In an elaborate PowerPoint presentation, Wistocki showed the parents how to monitor their kids' cellphones and computers to determine if they are purchasing and using drugs. He also suggested searching their rooms for other tell-tale signs of drug use.

"If your kids have a scale, it's not because they are really smart in science," the detective quipped, eliciting nervous laughter among the crowd.

But there was nothing funny about the statistics read to the audience by Naperville Deputy Police Chief Jason Arres. The police department has responded to 104 overdose calls so far this year, doubling the numbers of 2015 and 2016.

Arres said further that as of Nov. 8, there had been 29 heroin overdoses and five heroin deaths in the city this year.
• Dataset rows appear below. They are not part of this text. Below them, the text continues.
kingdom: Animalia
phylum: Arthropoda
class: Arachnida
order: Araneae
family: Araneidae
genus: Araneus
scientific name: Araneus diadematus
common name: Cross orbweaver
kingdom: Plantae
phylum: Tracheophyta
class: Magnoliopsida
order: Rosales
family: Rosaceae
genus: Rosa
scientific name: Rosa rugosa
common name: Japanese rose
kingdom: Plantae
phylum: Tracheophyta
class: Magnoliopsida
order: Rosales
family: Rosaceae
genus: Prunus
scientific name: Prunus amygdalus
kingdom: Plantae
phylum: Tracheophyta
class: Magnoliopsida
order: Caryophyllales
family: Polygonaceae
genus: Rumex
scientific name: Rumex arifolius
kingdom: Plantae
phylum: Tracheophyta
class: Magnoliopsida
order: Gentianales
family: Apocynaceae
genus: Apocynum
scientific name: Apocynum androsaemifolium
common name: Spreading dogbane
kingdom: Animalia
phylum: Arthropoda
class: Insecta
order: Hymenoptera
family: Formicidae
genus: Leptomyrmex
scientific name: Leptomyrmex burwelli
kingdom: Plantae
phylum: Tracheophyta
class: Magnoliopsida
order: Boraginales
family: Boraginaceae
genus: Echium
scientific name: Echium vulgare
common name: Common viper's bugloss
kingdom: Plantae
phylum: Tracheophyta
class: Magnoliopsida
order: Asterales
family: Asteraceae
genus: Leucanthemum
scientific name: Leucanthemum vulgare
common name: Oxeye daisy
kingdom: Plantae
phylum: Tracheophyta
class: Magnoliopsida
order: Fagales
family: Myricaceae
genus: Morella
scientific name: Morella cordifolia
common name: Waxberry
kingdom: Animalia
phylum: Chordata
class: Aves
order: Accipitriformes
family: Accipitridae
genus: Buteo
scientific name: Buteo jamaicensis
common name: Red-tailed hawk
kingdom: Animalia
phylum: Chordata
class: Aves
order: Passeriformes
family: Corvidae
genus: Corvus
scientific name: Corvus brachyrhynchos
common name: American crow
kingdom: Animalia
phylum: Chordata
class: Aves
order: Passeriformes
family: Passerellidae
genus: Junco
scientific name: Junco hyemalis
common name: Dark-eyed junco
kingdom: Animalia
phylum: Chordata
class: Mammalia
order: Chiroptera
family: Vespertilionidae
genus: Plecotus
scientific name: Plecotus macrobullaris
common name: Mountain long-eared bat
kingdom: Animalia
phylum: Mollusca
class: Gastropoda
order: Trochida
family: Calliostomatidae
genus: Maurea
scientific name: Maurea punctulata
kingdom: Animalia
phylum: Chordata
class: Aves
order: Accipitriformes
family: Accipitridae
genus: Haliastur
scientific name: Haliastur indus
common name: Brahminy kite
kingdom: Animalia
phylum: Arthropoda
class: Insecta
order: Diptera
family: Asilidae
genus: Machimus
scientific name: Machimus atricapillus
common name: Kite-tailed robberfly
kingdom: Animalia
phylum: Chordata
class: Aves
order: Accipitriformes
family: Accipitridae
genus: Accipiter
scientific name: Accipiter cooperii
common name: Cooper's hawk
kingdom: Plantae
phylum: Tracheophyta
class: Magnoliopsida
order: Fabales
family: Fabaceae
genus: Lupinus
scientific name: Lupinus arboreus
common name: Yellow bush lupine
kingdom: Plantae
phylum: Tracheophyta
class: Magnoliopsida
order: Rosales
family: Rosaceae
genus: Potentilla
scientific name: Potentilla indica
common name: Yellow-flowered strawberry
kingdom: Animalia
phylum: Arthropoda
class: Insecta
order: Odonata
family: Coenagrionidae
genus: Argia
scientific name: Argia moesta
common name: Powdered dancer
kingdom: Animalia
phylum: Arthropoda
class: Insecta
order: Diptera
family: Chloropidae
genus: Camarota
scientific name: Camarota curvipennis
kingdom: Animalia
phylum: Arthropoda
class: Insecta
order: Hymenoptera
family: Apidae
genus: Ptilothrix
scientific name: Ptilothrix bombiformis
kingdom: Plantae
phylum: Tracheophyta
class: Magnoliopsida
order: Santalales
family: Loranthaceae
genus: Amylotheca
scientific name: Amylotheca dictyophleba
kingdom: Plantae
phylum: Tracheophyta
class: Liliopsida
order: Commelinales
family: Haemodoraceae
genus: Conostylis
He added that thus far in 2017, there have been 56 prescription drug overdoses and no fatalities.

The good news is that 23 times this year drug users were saved from overdoses after receiving a dose of Narcan, an antidote that was administered by either Naperville police or paramedics.

The deputy police chief also updated the community on a recently enacted department policy that allows drug addicts to turn themselves and avoid arrest, stating that 32 people have taken advantage of the treatment-alternative program.

"It's not just about arresting people; it's about helping them," Arres asserted. "We are going to help them get treatment whether they can afford it or not.

"We cannot arrest ourselves out of this problem."